The academy today
Around 2500 years ago in Athens the Greek philosopher Plato created the original model of the ‘academy’ with his school of philosophy: a sheltered secluded environment close to the name-giving Akademeia grove dedicated to free thinking, unfettered by any dogmas. This description applies to Nuremberg not only in respect of the unique academy grounds, but also and more importantly, to a key aspect of our fundamental self-conception: as an academy, and especially as the first art academy to be founded in the German-speaking world in 1662, we are committed to this original historical concept of the ‘academy’ institution. We regard our academy as a ‘safe zone’ of the (im)possible, a place of free creative experimentation, in which students can develop their own personal artistic leanings during the study process.
The academy as ‘enabler’
The art academy in Nuremberg provides a creative hands-on space in which apparent self-evidences can be sounded out and uncertainties turned into creative products. Within our liberal range of studies, we seek to enable a wide spectrum of forms and manifestations of contemporary artistic practice, while positioning them in the relevant social and historical-critical context. For our understanding of the academy also includes an engagement with ‘the’ history and theory of art, true to the spirit of a famous maxim, once coined by an artist of a vehemently non-academic character, around 150 years ago: “To know in order to do” (Gustave Courbet). The individual classes in particular, provide those productive frameworks within which core study missions can be realised: to inquire and challenge, explore and – especially in view of the many studios and opportunities to exhibit – to experiment, debate openly and respectfully disagree, and of (self) empowerment and (self) enabling. Thus, regardless of whether students study fine or applied art or art education (ultimately our courses share more common than divisive aspects), the academy lets them develop a personal artistic stance, while also crystallising their individual character. This process entails constant questioning of their position in relation to the present, and an appreciation of their role as part of a fundamentally internationalised field of work, the diversity of which unlocks wider horizons of creative activity for their own art practice.

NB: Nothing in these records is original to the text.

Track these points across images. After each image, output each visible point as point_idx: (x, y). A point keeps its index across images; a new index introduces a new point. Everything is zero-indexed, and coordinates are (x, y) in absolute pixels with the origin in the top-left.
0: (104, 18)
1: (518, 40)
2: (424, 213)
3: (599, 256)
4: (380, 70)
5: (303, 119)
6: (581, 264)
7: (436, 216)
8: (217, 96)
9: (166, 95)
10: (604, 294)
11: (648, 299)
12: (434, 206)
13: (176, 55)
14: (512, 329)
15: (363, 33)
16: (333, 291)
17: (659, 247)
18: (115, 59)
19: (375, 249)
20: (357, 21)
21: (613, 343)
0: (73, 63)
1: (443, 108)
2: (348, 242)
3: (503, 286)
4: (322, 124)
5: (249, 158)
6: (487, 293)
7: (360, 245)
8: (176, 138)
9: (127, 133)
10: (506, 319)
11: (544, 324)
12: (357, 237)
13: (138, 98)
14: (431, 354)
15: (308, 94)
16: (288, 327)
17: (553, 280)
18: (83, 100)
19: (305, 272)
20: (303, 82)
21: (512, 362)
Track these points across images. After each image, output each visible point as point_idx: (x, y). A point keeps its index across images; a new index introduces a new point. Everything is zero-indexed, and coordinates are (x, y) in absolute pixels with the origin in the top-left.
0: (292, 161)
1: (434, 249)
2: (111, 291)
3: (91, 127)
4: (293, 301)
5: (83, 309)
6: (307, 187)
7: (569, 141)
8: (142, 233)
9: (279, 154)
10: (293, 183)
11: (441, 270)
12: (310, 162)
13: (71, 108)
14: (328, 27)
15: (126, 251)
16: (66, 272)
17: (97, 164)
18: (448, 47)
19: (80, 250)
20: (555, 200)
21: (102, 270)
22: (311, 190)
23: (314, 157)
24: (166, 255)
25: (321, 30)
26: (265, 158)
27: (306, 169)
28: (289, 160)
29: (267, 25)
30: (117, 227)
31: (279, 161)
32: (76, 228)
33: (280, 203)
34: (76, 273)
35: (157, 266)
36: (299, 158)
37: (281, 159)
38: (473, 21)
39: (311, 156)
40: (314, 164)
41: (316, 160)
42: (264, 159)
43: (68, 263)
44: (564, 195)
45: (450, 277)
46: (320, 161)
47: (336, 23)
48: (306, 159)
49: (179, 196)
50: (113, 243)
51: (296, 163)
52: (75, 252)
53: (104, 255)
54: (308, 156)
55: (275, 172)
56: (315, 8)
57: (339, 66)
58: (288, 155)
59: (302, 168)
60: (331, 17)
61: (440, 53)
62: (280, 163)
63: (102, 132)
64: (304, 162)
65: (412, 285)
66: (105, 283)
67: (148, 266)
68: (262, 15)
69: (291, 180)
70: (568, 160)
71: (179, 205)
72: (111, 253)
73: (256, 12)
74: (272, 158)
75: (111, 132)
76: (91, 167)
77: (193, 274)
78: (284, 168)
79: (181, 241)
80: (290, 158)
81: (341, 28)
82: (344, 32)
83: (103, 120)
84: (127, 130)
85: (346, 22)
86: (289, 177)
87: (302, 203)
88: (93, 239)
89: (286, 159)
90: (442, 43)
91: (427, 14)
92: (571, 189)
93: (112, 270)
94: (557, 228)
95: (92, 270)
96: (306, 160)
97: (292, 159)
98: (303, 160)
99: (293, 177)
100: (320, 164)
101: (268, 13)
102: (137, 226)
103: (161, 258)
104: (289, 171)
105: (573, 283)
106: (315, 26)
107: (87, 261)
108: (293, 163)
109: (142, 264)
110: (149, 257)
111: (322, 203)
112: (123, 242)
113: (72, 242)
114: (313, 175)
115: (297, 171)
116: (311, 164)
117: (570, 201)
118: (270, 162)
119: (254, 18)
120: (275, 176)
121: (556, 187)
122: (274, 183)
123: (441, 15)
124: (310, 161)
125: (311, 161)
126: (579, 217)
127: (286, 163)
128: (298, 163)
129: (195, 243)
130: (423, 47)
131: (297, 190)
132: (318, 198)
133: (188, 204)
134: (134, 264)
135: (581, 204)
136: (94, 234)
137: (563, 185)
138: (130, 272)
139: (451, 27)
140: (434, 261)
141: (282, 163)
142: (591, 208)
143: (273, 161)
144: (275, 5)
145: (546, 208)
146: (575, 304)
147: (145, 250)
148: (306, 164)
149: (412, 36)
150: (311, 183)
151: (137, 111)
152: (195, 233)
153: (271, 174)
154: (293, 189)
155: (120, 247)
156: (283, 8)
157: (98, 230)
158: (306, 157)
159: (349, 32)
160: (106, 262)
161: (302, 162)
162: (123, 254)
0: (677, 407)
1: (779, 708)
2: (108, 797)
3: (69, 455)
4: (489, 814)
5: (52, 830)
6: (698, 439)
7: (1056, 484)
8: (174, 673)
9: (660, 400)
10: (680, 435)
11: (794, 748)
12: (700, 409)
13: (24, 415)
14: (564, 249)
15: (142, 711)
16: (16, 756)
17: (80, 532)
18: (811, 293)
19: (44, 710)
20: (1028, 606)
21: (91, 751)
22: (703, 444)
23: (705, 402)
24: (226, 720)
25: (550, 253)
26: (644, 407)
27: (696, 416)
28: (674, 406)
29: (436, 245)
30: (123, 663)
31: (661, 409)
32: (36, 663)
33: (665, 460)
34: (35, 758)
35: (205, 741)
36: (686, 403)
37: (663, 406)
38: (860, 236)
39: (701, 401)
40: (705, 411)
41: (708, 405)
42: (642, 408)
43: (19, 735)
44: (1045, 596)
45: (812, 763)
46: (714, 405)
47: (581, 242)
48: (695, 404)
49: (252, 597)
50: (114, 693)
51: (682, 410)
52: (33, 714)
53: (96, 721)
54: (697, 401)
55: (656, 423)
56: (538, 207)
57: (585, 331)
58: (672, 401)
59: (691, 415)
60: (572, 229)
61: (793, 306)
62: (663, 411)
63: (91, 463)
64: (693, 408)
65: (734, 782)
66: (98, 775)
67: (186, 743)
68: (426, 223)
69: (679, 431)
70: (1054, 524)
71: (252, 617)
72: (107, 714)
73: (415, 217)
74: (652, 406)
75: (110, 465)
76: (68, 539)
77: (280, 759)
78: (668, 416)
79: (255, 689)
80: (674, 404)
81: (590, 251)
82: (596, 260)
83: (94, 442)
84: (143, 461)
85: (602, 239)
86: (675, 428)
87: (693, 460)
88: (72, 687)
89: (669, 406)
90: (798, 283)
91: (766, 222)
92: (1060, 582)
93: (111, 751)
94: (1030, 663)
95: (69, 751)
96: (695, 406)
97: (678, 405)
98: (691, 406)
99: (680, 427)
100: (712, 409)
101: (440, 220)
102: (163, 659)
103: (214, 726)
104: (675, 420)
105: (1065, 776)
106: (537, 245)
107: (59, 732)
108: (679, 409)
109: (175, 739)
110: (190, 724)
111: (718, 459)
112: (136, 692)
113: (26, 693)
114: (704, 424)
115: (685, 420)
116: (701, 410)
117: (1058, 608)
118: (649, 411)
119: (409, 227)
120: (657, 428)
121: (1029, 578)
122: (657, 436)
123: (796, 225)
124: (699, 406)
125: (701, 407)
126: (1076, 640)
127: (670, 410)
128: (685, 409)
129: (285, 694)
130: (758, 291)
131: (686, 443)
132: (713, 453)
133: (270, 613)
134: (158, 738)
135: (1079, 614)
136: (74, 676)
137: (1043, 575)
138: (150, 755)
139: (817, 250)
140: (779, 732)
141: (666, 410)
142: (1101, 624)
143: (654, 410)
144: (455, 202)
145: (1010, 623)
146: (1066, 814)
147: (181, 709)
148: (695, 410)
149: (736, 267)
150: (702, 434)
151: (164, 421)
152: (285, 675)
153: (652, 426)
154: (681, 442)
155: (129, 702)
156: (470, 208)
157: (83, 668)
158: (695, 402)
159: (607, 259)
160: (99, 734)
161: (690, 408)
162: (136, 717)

By nature, the academy provides creative space which must be accessible, nurtured and shaped, yet also critically examined. However, it cannot be ignored that as a result of ‘democratising the values of creativity and freedom’, artists have long ago ceased to be exceptional in character through self-realisation and an independent existence (Luc Boltanski/Ève Chiapello). ‘Creativity’ is no longer deemed a ‘unique characteristic’ of artists, the ‘creativity imperative (Andreas Reckwitz) is meanwhile also directed at neoliberal workforce mobilisation and absorption. Consequently, the academy is also a place of creative-practical debate and theoretical reflection. They not only address the once grand ‘art’ emancipation project dominated by the driving forces of the Modern artists, but also and further, the influences between this artistic potential and its social reality.
If we still regard art as a fundamental social force, then we must keep on resounding, reappraising and unlocking its potentials – in critical reflection and creative practice. The question of art’s position in contemporary society is undoubtedly also an aspect; and in this light an art academy must constantly review its social situatedness and remit in practical terms, according to the present circumstances. Permanent re-vision thus also always poses the question of how the ‘academy’ today or ‘today’s academy’ conceives itself and how we together aim to shape study and academy life. Posing such questions in a wide variety of media, discussing them and achieving a clearer focus is our core remit at the Academy of Fine Arts Nuremberg as safe zone of the (im)possible.